◆ **Tarefa proposta**
Dê continuidade ao texto sobre a noção de sacrifício, começando logo depois da última frase apresentada.

◆ **Documento de origem**

__________________________________________________

Precisamos aqui nos aprofundar na noção de sacrifício. Para Santo Tomás de Aquino, a realidade do sacrifício é uma coisa natural, é algo que está na natureza humana. Para o Doutor Angélico, um ser humano, para ser plenamente realizado, precisa, necessariamente, oferecer sacrifício a Deus. 

Por quê? Vamos entender isso refletindo sobre quatro elementos do nosso relacionamento com pessoas que nos são superiores. 

Pensemos em nossos pais. Você é uma criança e tem o seu relacionamento com o papai e a mamãe. Ora, a primeira coisa a se admitir é que papai e mamãe são superiores; é preciso portanto admitir a autoridade deles. Se a criança tem os pés no chão da realidade, tem de admitir que ela é menos e os pais são mais, que ela pode menos e eles podem mais. Tem de haver, por parte da criança, uma reverência para com os pais. É uma experiência fundamental. Trata-se do mandamento “honrar pai e mãe”.

Essa é a primeira coisa que se faz num sacrifício: o reconhecimento da superioridade de Deus. Quando reconhecemos nossos pais como superiores, nós os honramos. Quando reconhecemos que Deus é superior a nós, nós o adoramos, com culto de latria. Portanto, o primeiro feito de um sacrifício é a adoração a Deus. Quando entramos na Igreja e prostramo-nos diante de Deus em adoração, estamos reconhecendo a sua superioridade.

__________________________________________________

◆ **Dados fornecidos**

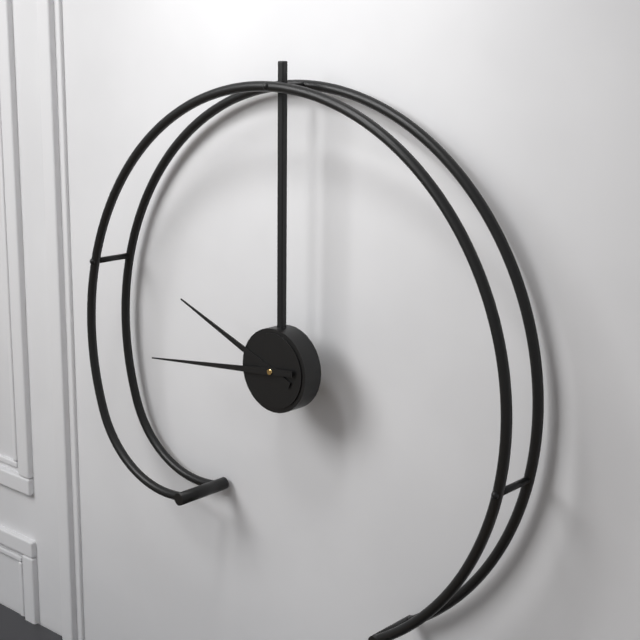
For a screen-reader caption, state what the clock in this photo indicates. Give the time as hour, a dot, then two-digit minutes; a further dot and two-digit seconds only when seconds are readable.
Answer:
9.44
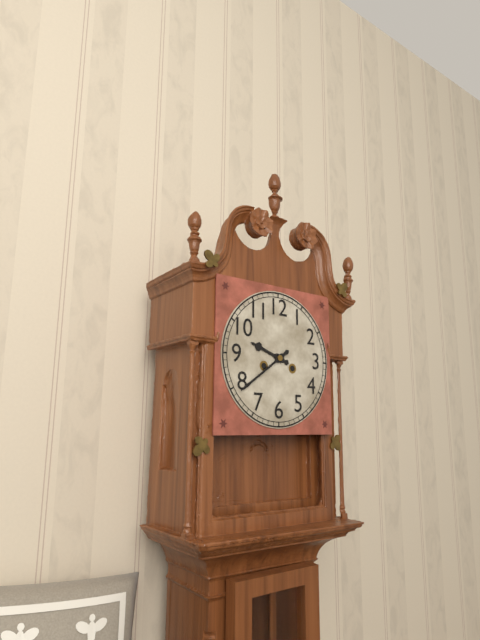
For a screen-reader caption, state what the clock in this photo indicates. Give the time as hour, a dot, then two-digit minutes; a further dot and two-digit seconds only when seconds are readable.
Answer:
9.39
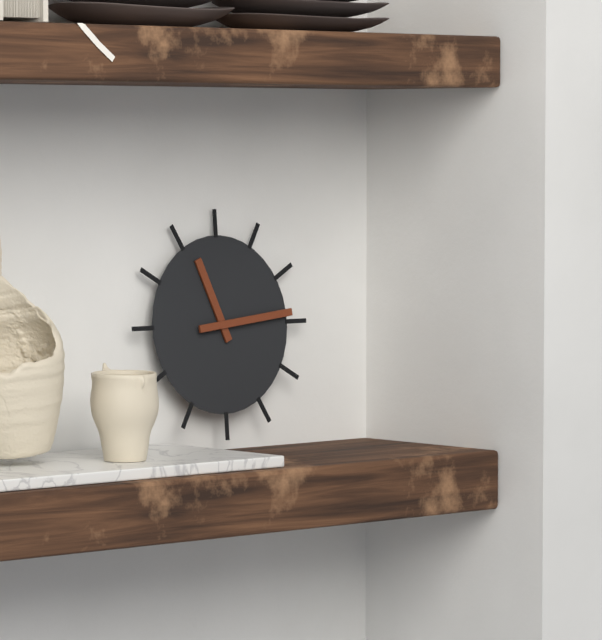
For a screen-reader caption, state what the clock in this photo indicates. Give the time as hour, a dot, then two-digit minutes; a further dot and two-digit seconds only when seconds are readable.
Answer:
11.14
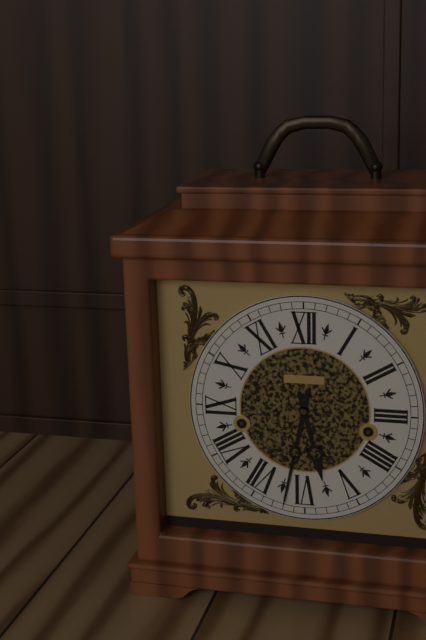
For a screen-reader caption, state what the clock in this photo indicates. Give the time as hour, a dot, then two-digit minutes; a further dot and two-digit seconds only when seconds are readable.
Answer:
5.32
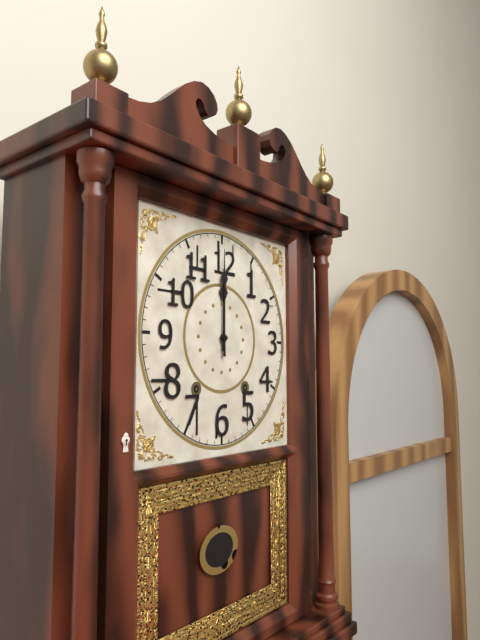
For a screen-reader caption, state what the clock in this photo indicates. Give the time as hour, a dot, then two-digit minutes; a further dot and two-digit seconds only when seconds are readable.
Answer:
12.00
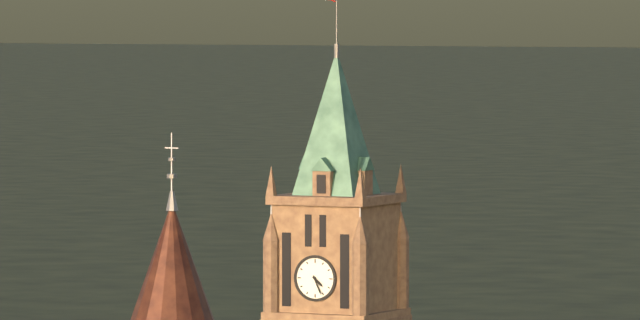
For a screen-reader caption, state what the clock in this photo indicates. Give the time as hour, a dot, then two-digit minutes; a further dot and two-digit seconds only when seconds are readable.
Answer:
4.26
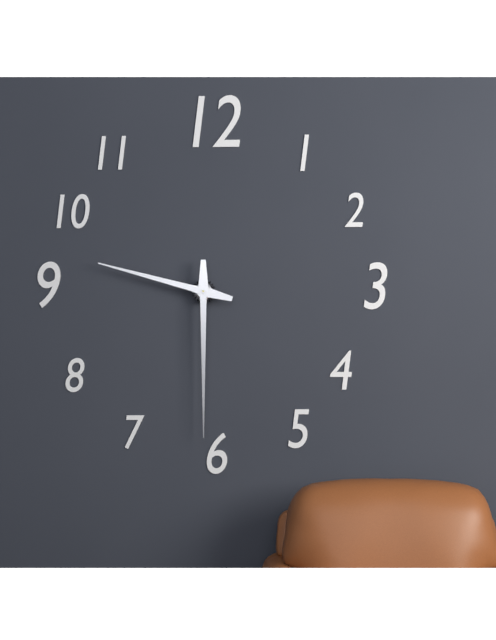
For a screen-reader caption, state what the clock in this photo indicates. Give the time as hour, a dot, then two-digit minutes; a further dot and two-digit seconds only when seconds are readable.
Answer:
9.30
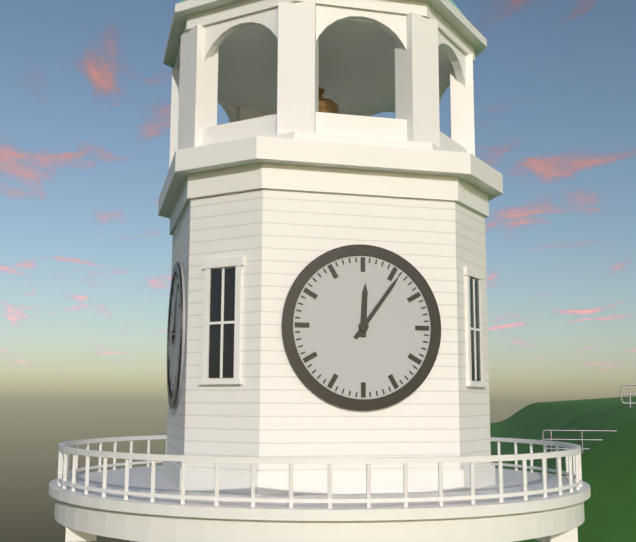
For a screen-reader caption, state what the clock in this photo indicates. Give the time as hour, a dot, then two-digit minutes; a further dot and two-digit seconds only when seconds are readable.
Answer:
12.06
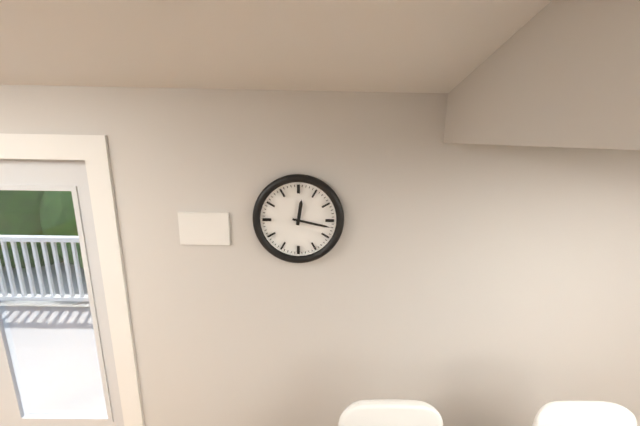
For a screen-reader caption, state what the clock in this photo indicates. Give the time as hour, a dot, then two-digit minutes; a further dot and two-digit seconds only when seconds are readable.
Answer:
12.17
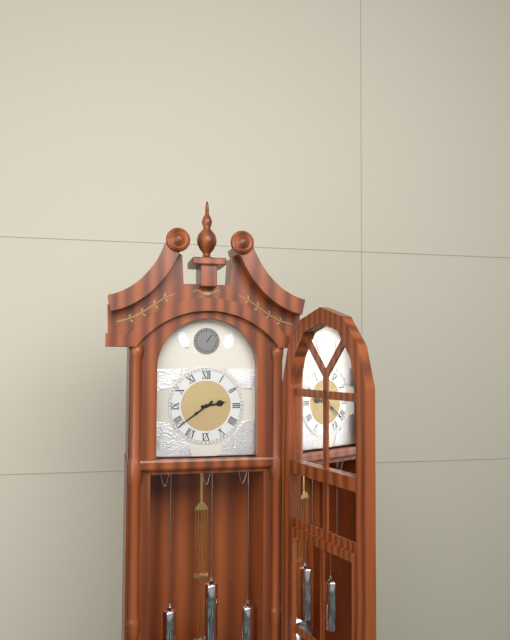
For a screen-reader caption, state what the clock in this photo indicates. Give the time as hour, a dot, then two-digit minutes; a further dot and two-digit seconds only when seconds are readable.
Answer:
2.39
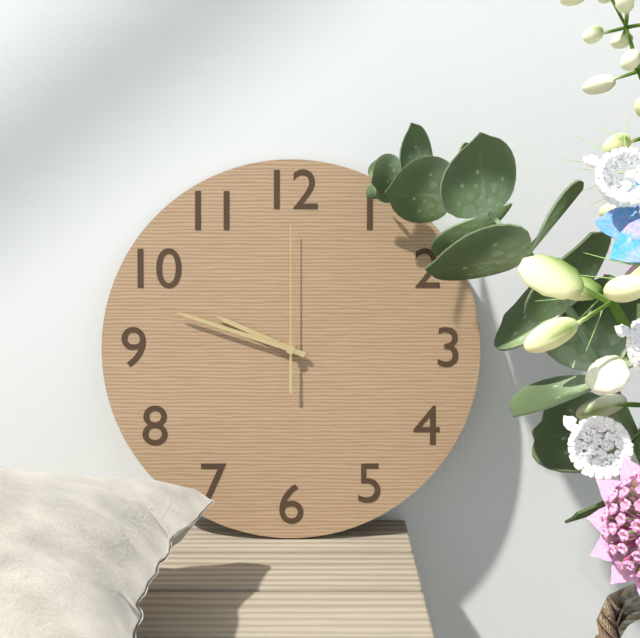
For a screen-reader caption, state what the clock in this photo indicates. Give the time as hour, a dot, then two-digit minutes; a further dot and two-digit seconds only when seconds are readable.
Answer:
9.48.00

__________________________________________________

◆ **Resultado da tarefa**
Uma das finalidades do sacrifício é reconhecer isso. E temos de perceber que se trata de uma realidade natural. E é a coisa mais óbvia. É justo, como se diz no Prefácio da Missa, “é digno, justo, equitativo e salutar” — dignum et justum est æquum et salutare. Ora, é justo que adoremos a Deus porque temos de reconhecer que Deus é Deus. É natural que seja assim. 

Muita gente hoje repete: “Nós somos cristãos. Deus é um Deus de amor. Deus não quer sacrifícios”. Isso está errado. Ora, quando a Bíblia fala que Deus não quer sacrifícios, ela está se referindo ao sacrifício exterior isento de sacrifício interior. O problema é quando o sacerdote oferece o sacrifício de bodes e carneiros, mas não oferece junto o sacrifício interior do seu coração. Aí entramos num formalismo farisaico, numa exterioridade, pelo que claramente o sacrifício oferecido não agrada a Deus.

Quando Deus diz: “Misericórdia eu quero e não sacrifício” (Os 6, 6; Mt 9, 13), o sentido desta afirmação é: “Eu quero que o coração de vocês ofereça o sacrifício de misericórdia ao mesmo tempo que oferece o sacrifício externo”. Não se trata de Deus não querer sacrifício, pois o sacrifício faz parte da natureza das coisas, é necessário. O sacrifício é do ser das coisas. Se Deus é mais, nós o adoramos. E se o adoramos, é necessário, é essencial que haja um sacrifício de adoração.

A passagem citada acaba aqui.